How FutureAGI Handles Model Selection

FutureAGI’s approach to model selection treats every candidate as a row in the same eval matrix. Same dataset: you load a Dataset of representative inputs (golden set + sampled production traces), and use Dataset.add_evaluation() to attach the task-specific evaluators — TaskCompletion, Groundedness, AnswerRelevancy, FactualAccuracy, JsonValidation. Same evaluators: every candidate model runs against the same evaluator stack, so scores are directly comparable. Same cost lens: traceAI captures llm.token_count.prompt, llm.token_count.completion, and end-to-end latency on each run, letting you build a single table of eval-score × cost-per-trace × p99-latency per candidate. Routing handoff: once selection settles, the chosen model goes into the Agent Command Center as a routing policy — cost-optimized or quality-first — with model fallback configured to a backup if the primary fails or hits a quota.

Concretely: a customer-support team is choosing between three models for a tier-1 reply assistant. They run a 500-row golden dataset against each, score with AnswerRelevancy and Groundedness, and capture cost and latency. The cheapest model scores 0.81 vs the frontier’s 0.89, but the cost gap is 6x and the p99 latency is 40% lower. They route 80% of traffic to the cheap model and route the long-tail high-stakes intents to the frontier — selection becomes a dynamic per-route decision wired through FutureAGI’s gateway, not a static pick.
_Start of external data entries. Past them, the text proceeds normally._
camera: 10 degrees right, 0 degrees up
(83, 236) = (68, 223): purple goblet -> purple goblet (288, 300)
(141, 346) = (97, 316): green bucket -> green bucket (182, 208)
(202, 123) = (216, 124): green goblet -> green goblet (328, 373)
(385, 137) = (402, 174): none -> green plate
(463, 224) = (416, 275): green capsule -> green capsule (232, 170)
How to Measure or Detect It

Model selection signals span quality, cost, and latency — pick a balanced set:

  • Eval-score-by-candidate (dashboard): a single table of evaluator scores per model on the same dataset.
  • TaskCompletion: fi.evals.TaskCompletion returns 0–1 for whether each candidate finished the task.
  • Groundedness: fi.evals.Groundedness returns 0–1 anchored to retrieved context — the canonical RAG quality metric.
  • AnswerRelevancy: fi.evals.AnswerRelevancy measures how directly the output answers the input.
  • Cost-per-trace (OTel): derived from llm.token_count.prompt + llm.token_count.completion and per-model prices.
  • p99 latency (OTel): wall-clock latency at the 99th percentile from traceAI spans.

Minimal Python:

from fi.evals import TaskCompletion, Groundedness

candidates = ["gpt-4o", "claude-sonnet-4.6", "llama-3.1-70b"]
results = {}
for m in candidates:
    results[m] = {
        "task": TaskCompletion().evaluate(dataset=ds, model=m).mean,
        "ground": Groundedness().evaluate(dataset=ds, model=m).mean,
    }
print(results)

Common Mistakes

  • Selecting on a benchmark, not your task. MMLU and MT-Bench rankings rarely match what your users actually do — always evaluate on a dataset that mirrors production.
  • Ignoring cost and latency. A model that scores 2% higher and costs 5x is rarely the right pick at scale; balance the trade-off explicitly.
  • No regression eval after selection. The chosen model needs an ongoing eval cohort; “we picked it once” is not a quality strategy.
  • Picking based on a single demo prompt. Demo prompts are unrepresentative; require N >= 200 dataset rows before any selection decision.
  • Skipping model fallback configuration. Without a fallback, the moment your selected model rate-limits or breaks, the whole product breaks too.

Frequently Asked Questions

What is model selection?

Model selection is choosing the best model from a candidate set for a given task by running task-specific evals and weighing accuracy, cost, and latency.

How is model selection different from hyperparameter tuning?

Hyperparameter tuning optimises one model's configuration. Model selection chooses across distinct models or model families. The selection step often consumes the output of tuning runs as candidates.

How do you do model selection for LLM applications?

Run the same task-specific eval suite — TaskCompletion, Groundedness, AnswerRelevancy — against every candidate on the same golden dataset, then weight scores against cost-per-trace and p99 latency.